### YOUR TASK
Each line from the one holding "23: (796, 252, 0.71)" through the final line of the data below is to be given again exactly, and no other line is to appear.

### DATASET RECORDS
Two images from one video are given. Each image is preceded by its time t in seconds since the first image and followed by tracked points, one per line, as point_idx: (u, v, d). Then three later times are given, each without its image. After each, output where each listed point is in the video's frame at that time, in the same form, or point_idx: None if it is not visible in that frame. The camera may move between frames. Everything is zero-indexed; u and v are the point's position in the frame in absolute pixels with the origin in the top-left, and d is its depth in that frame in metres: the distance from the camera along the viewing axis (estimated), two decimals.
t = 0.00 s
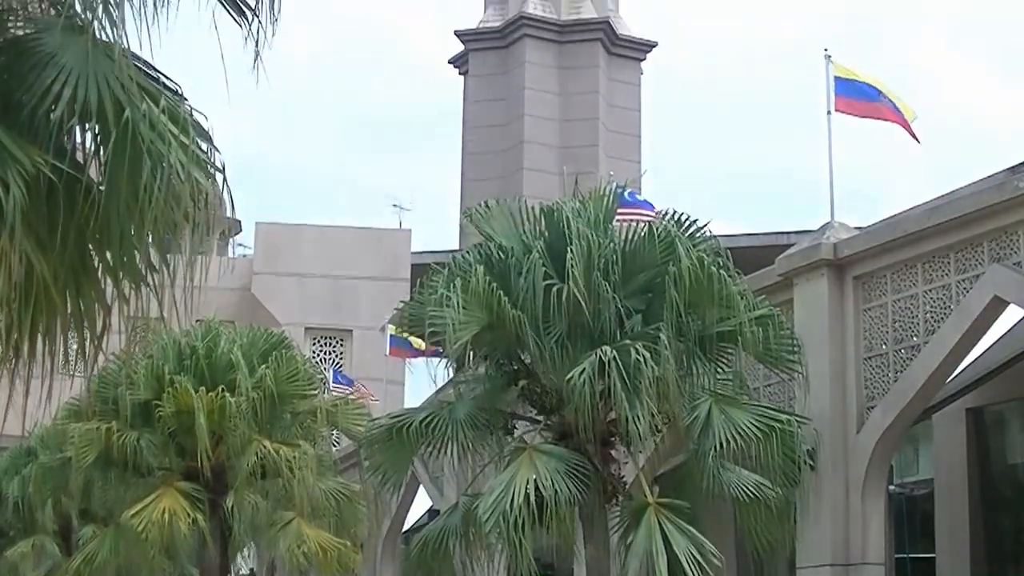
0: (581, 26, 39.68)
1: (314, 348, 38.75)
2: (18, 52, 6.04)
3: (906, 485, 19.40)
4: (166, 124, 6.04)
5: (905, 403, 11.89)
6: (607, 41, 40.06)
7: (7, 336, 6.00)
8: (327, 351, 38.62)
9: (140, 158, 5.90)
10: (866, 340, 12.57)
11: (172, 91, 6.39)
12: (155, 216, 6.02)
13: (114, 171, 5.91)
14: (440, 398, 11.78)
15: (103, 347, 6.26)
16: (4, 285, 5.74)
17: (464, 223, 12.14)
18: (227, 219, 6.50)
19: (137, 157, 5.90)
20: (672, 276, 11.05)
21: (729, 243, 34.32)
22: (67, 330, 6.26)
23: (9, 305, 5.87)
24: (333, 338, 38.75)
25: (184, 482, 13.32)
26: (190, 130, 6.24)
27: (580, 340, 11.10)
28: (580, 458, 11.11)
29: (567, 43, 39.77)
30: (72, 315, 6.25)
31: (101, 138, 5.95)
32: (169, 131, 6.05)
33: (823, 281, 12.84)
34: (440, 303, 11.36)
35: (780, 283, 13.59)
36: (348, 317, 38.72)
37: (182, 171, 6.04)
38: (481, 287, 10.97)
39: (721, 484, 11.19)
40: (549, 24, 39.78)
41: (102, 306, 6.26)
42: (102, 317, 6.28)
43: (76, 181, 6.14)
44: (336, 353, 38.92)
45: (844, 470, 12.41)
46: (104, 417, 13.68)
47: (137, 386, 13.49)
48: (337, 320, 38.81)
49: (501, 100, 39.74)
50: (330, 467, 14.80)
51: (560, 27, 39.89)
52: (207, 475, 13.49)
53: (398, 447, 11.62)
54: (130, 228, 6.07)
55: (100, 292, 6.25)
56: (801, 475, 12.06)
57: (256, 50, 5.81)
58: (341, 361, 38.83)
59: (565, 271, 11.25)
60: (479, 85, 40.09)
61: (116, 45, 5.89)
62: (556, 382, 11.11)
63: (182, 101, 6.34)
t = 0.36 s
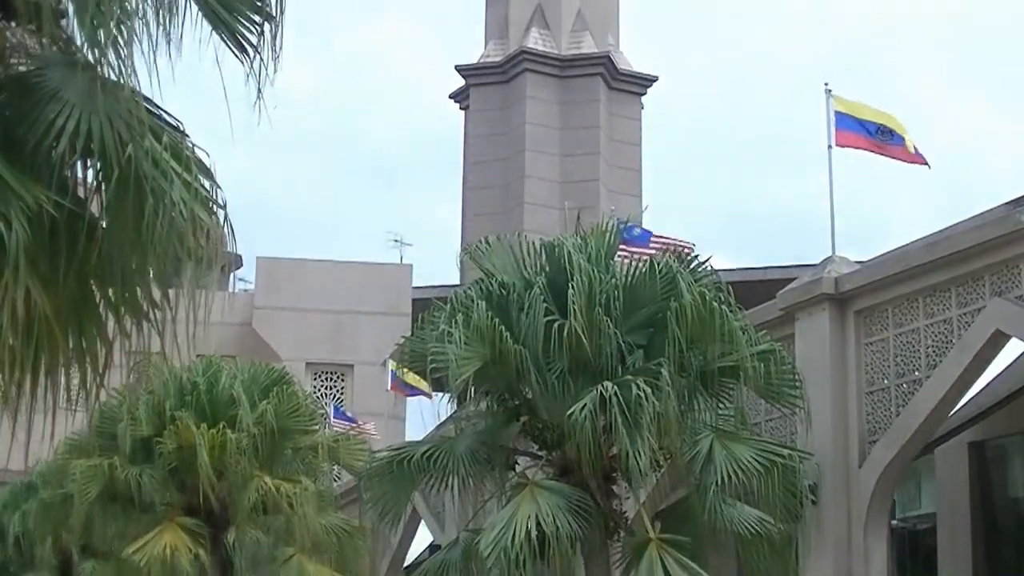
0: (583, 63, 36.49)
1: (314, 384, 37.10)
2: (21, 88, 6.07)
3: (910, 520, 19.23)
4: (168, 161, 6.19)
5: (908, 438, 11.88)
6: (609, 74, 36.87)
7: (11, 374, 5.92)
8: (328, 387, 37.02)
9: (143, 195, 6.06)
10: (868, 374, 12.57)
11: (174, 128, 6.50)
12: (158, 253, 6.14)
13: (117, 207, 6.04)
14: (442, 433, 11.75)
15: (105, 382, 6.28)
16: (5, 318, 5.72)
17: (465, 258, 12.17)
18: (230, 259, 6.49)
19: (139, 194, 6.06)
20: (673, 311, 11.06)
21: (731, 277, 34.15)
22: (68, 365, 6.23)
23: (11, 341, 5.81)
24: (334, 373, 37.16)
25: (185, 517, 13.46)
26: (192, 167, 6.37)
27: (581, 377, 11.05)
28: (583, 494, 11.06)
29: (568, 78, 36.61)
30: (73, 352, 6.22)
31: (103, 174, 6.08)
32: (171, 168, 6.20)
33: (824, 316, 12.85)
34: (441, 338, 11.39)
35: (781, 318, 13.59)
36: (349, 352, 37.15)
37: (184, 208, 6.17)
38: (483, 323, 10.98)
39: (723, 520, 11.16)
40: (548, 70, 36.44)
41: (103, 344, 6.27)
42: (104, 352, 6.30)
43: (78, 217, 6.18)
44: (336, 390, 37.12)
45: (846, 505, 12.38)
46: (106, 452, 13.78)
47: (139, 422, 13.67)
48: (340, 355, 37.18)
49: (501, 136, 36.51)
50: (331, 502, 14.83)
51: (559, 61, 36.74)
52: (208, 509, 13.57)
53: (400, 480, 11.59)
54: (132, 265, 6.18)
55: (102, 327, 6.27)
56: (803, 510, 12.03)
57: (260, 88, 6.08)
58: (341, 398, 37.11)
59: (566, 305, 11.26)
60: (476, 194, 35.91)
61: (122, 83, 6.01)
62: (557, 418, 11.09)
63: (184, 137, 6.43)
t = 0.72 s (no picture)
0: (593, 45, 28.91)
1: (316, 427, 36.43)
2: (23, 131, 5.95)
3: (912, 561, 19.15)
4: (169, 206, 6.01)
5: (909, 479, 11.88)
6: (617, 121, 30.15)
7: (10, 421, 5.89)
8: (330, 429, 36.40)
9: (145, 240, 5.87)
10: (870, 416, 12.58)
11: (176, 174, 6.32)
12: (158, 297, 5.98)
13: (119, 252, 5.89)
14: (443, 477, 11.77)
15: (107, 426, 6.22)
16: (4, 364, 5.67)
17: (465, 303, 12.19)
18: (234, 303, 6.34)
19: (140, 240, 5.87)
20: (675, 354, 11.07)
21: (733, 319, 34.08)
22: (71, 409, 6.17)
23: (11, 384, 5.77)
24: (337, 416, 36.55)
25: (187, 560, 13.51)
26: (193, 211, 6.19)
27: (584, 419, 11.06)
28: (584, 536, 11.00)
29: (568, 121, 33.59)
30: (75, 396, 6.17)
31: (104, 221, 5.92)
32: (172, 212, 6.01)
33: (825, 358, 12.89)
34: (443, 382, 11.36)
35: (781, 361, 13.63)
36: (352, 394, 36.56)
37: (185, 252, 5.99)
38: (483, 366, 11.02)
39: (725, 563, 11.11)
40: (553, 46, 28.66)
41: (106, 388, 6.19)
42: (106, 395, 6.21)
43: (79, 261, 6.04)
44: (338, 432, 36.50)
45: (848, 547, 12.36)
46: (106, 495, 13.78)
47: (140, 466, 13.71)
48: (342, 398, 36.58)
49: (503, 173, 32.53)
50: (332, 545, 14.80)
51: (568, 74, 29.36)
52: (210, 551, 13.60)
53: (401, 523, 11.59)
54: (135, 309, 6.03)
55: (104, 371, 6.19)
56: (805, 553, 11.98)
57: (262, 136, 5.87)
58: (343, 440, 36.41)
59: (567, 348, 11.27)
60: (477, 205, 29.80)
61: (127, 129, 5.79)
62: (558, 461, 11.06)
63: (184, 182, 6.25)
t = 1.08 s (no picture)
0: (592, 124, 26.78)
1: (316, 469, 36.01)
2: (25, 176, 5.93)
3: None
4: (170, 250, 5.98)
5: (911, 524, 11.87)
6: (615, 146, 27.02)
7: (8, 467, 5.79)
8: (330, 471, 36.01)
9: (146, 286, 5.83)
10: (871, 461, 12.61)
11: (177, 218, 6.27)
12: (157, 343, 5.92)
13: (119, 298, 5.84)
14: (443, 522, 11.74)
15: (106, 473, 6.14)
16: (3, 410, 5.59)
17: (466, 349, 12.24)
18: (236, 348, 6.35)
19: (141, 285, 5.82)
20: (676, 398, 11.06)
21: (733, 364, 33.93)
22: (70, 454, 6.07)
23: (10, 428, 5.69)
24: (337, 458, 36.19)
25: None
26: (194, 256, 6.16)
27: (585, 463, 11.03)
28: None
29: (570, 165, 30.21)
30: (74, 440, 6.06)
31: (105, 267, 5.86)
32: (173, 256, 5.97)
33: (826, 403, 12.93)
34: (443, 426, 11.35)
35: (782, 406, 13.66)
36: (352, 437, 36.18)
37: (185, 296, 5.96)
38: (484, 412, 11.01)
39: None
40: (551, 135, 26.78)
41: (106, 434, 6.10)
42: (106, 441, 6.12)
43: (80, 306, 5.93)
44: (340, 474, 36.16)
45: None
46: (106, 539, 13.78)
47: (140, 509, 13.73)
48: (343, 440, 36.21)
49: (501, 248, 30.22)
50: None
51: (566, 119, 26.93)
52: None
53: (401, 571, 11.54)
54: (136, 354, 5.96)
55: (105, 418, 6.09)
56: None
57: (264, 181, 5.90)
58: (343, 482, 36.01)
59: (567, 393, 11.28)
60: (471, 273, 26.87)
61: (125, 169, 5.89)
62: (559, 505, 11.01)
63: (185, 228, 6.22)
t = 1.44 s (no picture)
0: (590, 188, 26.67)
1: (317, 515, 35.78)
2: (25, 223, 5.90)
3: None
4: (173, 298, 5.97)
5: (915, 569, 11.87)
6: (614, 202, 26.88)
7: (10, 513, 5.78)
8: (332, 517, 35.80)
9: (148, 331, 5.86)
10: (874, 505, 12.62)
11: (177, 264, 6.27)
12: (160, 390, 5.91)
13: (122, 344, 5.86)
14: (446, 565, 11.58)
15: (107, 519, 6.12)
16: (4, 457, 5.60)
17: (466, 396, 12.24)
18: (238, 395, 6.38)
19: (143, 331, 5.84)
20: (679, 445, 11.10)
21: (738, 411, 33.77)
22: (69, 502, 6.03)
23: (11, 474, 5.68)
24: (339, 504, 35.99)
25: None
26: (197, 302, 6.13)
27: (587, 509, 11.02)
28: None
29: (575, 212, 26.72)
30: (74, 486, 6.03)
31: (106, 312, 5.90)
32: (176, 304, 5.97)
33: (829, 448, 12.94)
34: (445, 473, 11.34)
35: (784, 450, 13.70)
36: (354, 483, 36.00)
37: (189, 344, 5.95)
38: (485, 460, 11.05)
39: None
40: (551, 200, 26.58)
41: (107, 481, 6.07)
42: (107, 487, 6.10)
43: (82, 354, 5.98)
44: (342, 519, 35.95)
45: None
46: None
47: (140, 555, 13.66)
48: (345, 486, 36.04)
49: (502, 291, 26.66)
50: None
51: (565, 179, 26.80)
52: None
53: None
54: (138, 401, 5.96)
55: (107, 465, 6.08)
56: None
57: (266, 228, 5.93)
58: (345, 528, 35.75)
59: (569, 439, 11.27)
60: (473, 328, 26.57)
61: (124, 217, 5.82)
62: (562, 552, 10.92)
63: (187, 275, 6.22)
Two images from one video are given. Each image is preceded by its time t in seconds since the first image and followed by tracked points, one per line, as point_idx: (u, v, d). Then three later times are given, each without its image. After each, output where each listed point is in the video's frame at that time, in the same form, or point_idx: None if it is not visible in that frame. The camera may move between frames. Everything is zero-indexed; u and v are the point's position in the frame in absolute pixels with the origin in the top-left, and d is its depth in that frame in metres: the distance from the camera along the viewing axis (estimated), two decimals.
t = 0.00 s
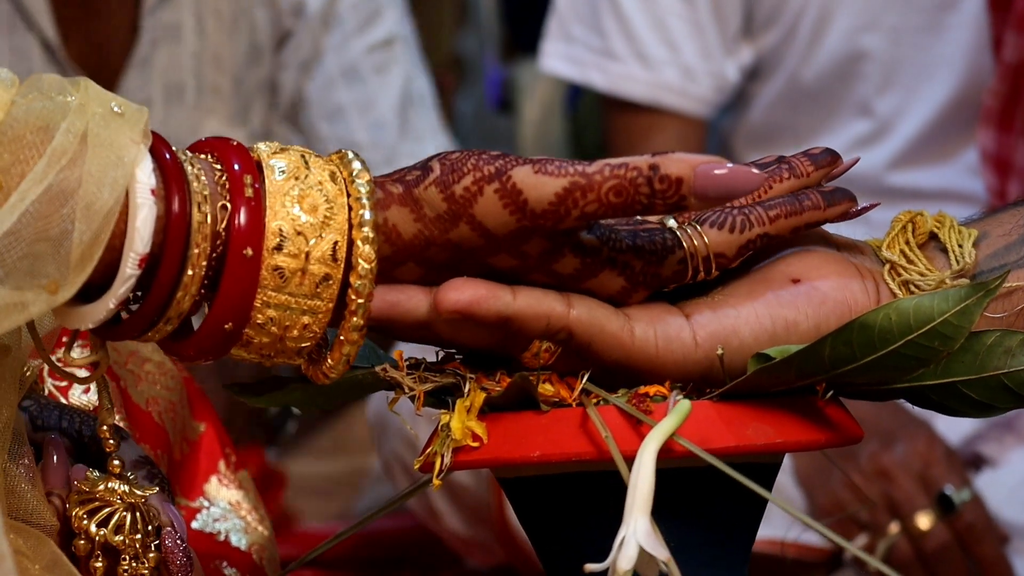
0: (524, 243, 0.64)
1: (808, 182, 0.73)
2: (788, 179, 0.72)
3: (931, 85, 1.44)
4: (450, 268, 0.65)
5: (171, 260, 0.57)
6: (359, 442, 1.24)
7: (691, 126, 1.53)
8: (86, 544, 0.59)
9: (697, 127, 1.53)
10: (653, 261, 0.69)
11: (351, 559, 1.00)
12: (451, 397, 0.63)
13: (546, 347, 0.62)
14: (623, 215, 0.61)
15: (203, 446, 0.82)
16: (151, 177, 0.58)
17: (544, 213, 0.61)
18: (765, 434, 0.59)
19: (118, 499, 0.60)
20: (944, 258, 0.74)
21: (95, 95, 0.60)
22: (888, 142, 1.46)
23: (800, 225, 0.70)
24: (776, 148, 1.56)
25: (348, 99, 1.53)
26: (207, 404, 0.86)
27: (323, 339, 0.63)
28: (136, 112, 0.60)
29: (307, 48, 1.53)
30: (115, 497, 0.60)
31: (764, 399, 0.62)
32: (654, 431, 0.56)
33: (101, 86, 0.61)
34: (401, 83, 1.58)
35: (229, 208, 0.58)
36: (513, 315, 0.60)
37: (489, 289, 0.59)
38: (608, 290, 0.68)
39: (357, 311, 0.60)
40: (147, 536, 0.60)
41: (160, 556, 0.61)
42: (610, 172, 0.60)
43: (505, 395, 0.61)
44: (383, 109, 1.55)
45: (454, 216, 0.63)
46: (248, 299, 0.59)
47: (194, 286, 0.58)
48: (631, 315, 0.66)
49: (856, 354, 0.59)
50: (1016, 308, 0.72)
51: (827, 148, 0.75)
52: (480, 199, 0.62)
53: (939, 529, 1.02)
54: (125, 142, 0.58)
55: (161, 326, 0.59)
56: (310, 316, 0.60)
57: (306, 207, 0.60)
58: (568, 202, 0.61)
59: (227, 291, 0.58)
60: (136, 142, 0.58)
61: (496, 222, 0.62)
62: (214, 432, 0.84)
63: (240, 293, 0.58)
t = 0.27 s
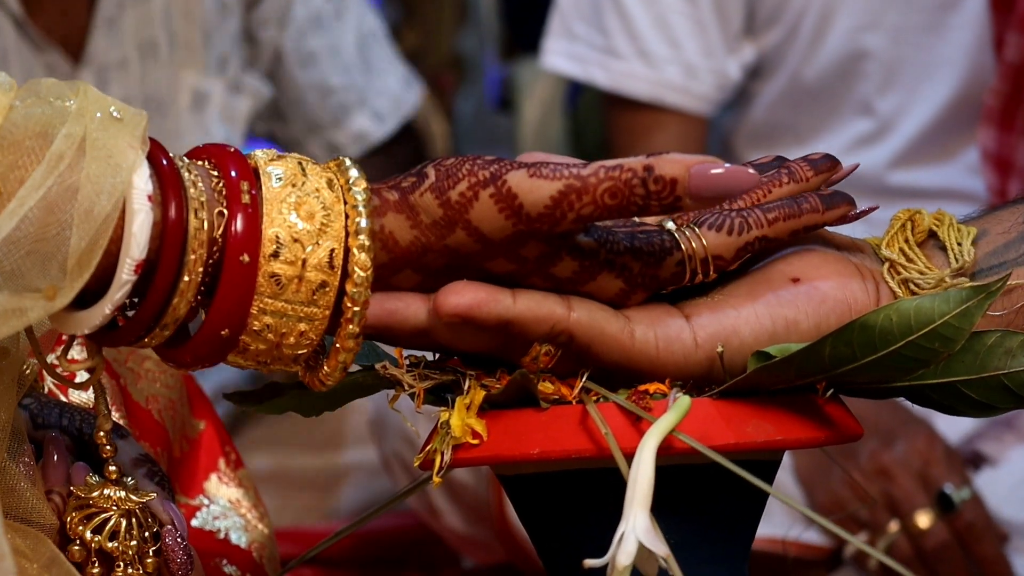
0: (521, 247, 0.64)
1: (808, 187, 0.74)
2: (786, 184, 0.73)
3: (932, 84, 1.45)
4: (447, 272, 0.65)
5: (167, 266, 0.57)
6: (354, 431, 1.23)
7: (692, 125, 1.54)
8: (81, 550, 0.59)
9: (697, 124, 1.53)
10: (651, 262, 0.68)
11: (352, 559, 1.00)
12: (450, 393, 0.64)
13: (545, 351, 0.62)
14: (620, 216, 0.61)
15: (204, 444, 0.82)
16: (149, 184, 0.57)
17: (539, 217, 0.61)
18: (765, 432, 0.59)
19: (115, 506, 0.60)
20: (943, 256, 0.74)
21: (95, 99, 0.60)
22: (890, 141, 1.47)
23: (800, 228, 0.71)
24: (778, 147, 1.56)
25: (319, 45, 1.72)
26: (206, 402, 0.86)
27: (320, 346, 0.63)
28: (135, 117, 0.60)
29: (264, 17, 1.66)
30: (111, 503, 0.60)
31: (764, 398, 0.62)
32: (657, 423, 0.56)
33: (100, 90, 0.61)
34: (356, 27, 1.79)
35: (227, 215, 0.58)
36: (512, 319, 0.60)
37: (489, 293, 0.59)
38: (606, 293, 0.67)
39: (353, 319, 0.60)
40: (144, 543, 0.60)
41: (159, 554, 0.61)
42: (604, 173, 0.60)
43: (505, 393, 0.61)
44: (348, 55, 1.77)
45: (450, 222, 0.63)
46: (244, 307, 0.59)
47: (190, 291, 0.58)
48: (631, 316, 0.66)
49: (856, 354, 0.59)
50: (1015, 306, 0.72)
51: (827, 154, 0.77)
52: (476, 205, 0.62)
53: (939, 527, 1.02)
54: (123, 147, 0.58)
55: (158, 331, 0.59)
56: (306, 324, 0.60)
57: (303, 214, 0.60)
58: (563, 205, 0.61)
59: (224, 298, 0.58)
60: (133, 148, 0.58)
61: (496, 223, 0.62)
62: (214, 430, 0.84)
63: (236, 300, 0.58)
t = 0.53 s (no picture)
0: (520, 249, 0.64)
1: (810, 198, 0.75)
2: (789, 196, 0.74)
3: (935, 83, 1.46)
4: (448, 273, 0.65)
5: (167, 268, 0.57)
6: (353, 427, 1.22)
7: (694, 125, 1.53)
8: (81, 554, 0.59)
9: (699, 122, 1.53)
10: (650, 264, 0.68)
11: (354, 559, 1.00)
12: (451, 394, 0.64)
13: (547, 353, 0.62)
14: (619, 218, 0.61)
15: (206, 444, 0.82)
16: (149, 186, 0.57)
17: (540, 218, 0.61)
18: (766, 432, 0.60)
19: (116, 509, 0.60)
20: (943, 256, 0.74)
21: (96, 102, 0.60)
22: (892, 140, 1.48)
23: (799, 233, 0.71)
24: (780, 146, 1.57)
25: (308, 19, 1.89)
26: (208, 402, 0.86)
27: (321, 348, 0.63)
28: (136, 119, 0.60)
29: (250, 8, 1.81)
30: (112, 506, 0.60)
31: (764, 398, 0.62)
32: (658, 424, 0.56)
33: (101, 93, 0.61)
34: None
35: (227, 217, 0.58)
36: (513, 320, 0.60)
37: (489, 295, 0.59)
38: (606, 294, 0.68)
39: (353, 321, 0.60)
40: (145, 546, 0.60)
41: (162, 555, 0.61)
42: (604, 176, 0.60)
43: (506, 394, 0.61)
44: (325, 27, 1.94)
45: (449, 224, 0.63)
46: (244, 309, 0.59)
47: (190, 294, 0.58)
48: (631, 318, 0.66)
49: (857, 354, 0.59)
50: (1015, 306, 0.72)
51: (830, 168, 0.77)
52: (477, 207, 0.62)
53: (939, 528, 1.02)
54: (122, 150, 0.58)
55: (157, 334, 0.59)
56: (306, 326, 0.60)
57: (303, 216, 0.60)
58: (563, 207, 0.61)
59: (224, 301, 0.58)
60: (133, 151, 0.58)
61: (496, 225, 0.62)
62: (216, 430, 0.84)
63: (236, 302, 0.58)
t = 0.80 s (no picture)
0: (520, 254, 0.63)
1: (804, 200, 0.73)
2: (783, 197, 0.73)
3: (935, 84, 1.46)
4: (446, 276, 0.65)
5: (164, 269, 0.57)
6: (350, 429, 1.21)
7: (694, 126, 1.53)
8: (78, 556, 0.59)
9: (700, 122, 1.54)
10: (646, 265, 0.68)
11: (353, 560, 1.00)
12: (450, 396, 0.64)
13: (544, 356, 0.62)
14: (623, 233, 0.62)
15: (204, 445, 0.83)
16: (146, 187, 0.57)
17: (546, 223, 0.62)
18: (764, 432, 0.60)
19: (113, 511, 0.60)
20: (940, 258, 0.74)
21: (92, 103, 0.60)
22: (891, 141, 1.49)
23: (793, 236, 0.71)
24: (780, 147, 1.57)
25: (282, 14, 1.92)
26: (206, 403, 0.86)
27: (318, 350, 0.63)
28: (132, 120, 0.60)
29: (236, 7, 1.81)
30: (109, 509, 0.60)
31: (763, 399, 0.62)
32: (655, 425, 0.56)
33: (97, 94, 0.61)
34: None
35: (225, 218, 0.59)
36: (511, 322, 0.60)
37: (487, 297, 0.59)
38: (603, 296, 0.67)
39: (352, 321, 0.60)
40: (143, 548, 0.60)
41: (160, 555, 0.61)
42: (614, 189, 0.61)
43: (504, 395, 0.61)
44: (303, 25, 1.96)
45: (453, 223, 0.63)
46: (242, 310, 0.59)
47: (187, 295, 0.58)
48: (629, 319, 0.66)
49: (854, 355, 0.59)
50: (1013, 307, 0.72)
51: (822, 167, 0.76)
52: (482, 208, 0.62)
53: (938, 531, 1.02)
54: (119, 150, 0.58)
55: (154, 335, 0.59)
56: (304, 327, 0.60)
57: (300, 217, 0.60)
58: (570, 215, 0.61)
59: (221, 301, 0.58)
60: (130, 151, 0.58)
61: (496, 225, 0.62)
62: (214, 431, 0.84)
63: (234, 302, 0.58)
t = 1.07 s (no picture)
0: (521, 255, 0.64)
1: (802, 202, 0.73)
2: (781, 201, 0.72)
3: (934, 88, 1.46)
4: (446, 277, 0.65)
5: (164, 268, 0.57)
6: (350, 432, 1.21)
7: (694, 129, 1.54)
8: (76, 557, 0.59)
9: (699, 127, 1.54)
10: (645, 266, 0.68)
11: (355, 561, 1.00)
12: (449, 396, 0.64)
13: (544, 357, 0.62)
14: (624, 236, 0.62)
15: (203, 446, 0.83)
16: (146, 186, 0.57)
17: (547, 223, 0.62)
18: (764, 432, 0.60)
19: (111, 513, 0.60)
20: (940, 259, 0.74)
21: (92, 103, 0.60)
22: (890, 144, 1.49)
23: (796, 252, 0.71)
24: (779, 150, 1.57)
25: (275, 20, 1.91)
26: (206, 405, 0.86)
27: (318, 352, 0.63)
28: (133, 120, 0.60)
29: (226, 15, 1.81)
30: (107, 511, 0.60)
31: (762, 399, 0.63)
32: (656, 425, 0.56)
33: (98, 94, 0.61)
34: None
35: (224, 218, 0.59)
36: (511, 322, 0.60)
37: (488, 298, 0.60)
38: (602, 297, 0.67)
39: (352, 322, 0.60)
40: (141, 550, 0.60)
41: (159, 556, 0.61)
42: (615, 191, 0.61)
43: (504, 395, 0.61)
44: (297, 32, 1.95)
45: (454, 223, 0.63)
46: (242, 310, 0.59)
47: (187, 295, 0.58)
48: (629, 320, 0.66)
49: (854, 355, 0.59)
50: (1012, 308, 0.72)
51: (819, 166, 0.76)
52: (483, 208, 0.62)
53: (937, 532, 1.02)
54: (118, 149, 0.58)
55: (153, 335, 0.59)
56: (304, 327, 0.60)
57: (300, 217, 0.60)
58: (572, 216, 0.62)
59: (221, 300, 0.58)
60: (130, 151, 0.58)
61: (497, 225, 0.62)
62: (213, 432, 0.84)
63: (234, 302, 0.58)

### RESPONSE TO THE TASK
23: (796, 252, 0.71)
24: (779, 150, 1.57)
25: (275, 20, 1.91)
26: (206, 405, 0.86)
27: (318, 352, 0.63)
28: (133, 120, 0.60)
29: (226, 15, 1.81)
30: (107, 511, 0.60)
31: (762, 399, 0.63)
32: (656, 425, 0.56)
33: (98, 94, 0.61)
34: None
35: (224, 218, 0.59)
36: (511, 322, 0.60)
37: (488, 298, 0.60)
38: (602, 297, 0.67)
39: (352, 322, 0.60)
40: (141, 550, 0.60)
41: (159, 556, 0.61)
42: (615, 191, 0.61)
43: (504, 395, 0.61)
44: (297, 32, 1.95)
45: (454, 223, 0.63)
46: (242, 310, 0.59)
47: (187, 295, 0.58)
48: (629, 320, 0.66)
49: (854, 355, 0.59)
50: (1012, 308, 0.72)
51: (819, 166, 0.76)
52: (483, 208, 0.62)
53: (937, 532, 1.02)
54: (118, 149, 0.58)
55: (153, 335, 0.59)
56: (304, 327, 0.60)
57: (300, 217, 0.60)
58: (572, 216, 0.62)
59: (221, 300, 0.58)
60: (130, 151, 0.58)
61: (497, 225, 0.62)
62: (213, 432, 0.84)
63: (234, 302, 0.58)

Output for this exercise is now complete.